— start of Extract to read —
# AIDA Freediving Records

The Scope of that project is explore and display all freediving records from one of the world organization of freediving, AIDA in a series of D3.js visualizations. Such plateform could be extended to other datasets that share similar types of information (athlete name, country, record values (time, distance), location of the event, date).

1- Scraping the data from the website

2- Data preparation / cleaning / extension (separate name / country, get GPS locations, get gender...)

3- Early data exploration

4- D3.js data visualizations

In [1]:
from bs4 import BeautifulSoup
from lxml import html
import requests as rq
import pandas as pd
import re
import logging

In [4]:
def get_discipline_value(key):
    '''This function selects one of 6 disciplines (dictionary keys) and allocates its corresponding value (id)
    to discipline_url. The function is called in scraper() function to obtain corresponding html pages'''

    disc = {'STA': 8 ,
        'DYN': 6,
        'DNF': 7,
        'CWT': 3,
        'CNF': 4,
        'FIM': 5
        }
    if key in disc.keys():
        value = disc[key]
        discipline_url = '{}{}'.format('&disciplineId=', value)
— end of Extract to read —
— start of Excerpted data —
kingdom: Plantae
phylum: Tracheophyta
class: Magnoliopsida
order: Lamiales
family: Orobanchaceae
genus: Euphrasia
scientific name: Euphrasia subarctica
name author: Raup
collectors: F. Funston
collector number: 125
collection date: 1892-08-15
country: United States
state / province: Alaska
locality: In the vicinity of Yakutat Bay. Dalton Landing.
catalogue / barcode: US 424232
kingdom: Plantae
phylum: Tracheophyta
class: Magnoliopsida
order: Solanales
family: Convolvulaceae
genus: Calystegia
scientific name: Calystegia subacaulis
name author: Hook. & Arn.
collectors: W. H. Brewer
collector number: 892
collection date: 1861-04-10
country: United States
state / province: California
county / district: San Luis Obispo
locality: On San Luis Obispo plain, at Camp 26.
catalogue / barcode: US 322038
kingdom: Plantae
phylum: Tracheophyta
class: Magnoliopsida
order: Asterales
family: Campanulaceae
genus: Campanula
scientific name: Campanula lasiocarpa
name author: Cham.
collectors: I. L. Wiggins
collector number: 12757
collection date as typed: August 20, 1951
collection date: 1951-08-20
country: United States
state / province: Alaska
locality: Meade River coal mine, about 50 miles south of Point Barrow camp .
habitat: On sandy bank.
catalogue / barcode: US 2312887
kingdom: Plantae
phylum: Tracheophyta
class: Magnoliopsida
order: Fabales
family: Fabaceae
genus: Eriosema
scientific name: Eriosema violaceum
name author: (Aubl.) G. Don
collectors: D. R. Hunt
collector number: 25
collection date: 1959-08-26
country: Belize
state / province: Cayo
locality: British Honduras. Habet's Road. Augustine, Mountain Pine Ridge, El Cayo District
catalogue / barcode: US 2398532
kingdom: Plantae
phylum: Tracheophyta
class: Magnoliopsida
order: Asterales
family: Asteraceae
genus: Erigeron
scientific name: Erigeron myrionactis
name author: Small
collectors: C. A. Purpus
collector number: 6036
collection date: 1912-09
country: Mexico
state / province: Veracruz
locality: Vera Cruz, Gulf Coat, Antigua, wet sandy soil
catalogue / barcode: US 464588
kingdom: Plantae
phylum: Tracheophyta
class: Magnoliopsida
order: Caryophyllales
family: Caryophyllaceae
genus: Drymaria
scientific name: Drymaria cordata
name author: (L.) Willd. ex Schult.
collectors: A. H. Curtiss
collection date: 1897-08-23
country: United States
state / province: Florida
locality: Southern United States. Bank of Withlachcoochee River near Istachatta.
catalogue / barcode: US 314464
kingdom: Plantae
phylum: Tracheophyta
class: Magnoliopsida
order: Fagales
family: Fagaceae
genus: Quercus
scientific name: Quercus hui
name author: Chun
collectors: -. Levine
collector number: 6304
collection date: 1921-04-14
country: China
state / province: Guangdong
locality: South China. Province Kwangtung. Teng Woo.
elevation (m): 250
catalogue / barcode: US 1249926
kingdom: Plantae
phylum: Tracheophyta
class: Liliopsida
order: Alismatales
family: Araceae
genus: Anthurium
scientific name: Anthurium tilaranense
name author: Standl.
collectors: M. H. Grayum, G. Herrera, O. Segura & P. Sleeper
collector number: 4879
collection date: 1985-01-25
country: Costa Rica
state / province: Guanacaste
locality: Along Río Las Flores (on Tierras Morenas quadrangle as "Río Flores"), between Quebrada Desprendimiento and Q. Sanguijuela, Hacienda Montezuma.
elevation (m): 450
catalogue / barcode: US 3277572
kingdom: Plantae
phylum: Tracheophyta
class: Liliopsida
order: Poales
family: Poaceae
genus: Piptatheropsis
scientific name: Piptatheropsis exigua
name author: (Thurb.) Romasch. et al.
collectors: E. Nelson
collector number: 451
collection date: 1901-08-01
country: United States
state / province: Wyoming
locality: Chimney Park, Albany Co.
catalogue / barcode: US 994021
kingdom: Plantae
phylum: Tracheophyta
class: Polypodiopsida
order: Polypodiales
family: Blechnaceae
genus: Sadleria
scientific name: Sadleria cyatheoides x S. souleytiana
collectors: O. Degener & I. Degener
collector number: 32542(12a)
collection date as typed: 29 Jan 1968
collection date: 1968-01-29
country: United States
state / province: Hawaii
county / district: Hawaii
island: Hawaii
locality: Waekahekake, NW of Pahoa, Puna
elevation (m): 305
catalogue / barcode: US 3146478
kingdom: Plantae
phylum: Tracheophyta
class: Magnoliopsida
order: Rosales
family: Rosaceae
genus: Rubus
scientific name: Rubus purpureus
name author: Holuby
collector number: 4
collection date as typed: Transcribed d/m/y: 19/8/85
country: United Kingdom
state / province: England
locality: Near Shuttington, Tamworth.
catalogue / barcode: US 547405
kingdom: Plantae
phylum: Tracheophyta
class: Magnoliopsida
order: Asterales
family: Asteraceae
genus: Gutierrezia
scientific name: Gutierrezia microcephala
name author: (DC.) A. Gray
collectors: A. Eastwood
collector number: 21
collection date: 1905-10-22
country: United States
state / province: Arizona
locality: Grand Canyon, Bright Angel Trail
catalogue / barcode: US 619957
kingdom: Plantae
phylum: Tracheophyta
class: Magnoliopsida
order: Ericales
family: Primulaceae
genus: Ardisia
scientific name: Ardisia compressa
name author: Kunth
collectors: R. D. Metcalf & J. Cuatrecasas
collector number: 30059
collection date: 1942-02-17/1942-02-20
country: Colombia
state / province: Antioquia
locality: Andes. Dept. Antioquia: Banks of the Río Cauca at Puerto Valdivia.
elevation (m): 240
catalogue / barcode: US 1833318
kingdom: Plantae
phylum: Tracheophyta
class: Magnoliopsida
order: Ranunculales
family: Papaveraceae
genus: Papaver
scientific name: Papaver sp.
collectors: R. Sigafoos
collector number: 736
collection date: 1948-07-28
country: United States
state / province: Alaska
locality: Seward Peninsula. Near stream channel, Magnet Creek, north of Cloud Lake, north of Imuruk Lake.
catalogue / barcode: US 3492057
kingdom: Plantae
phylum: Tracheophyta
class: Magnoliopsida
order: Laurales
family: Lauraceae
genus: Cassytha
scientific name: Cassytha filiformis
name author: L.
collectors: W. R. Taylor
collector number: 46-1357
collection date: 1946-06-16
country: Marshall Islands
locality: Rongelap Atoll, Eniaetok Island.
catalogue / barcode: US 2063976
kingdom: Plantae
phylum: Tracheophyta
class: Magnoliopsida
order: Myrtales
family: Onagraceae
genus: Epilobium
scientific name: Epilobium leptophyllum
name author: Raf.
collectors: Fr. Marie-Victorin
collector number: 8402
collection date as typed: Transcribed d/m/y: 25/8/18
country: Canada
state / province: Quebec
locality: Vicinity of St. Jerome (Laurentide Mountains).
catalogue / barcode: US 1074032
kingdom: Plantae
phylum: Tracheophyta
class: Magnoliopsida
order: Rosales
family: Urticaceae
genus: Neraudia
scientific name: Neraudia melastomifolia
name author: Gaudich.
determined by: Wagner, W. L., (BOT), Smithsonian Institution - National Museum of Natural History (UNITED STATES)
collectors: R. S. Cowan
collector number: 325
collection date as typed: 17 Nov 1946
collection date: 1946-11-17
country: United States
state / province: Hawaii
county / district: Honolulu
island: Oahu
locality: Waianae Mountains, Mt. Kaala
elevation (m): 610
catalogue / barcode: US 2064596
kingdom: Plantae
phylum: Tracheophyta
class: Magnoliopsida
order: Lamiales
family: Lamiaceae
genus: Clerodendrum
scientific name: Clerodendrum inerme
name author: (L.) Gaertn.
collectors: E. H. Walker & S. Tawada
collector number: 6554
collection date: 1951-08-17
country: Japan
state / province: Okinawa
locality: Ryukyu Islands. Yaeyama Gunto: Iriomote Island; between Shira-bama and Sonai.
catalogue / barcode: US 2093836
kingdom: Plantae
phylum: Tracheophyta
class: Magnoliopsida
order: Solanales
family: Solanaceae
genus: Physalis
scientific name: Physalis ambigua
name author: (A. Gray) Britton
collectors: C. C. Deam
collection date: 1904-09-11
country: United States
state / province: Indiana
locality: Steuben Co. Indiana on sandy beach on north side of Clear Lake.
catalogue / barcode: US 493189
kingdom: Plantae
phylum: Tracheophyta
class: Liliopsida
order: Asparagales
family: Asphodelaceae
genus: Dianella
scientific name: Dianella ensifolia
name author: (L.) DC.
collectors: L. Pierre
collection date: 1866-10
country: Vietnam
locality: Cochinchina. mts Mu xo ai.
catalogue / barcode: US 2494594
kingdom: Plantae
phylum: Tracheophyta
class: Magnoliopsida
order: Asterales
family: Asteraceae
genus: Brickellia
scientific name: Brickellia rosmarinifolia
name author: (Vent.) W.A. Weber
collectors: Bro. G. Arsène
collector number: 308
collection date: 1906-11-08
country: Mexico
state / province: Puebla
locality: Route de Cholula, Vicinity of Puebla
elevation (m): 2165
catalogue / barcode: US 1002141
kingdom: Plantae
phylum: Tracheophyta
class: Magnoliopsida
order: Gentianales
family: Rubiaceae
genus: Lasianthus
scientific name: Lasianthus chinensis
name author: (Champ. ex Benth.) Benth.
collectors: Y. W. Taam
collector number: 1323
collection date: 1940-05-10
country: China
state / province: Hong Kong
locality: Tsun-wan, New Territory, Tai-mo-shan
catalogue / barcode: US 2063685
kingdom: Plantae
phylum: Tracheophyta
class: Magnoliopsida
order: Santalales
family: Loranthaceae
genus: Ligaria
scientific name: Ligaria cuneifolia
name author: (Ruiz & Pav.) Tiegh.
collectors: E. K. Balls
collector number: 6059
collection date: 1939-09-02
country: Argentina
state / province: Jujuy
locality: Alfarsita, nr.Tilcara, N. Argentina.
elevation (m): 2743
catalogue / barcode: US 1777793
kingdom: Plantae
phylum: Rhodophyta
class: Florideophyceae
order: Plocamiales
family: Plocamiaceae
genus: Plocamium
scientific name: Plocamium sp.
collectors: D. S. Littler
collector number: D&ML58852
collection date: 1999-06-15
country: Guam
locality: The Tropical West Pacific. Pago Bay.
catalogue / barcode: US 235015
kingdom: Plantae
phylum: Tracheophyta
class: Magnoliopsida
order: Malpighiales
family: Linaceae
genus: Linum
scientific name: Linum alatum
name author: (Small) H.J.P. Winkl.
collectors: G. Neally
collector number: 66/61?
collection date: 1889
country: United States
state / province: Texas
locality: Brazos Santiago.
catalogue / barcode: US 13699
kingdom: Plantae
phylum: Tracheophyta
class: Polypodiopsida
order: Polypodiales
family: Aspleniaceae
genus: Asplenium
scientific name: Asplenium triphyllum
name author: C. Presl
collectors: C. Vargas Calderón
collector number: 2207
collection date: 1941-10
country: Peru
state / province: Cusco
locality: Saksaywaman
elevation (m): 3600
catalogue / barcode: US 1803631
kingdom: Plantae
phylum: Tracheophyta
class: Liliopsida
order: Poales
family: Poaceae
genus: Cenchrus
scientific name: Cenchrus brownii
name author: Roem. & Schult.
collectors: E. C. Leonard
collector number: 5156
— end of Excerpted data —
### Stated goal
In the freediving records text, list every discipline code in the dictionary inside get_discipline_value, each with the id number paired with it.

### Full output
STA: 8
DYN: 6
DNF: 7
CWT: 3
CNF: 4
FIM: 5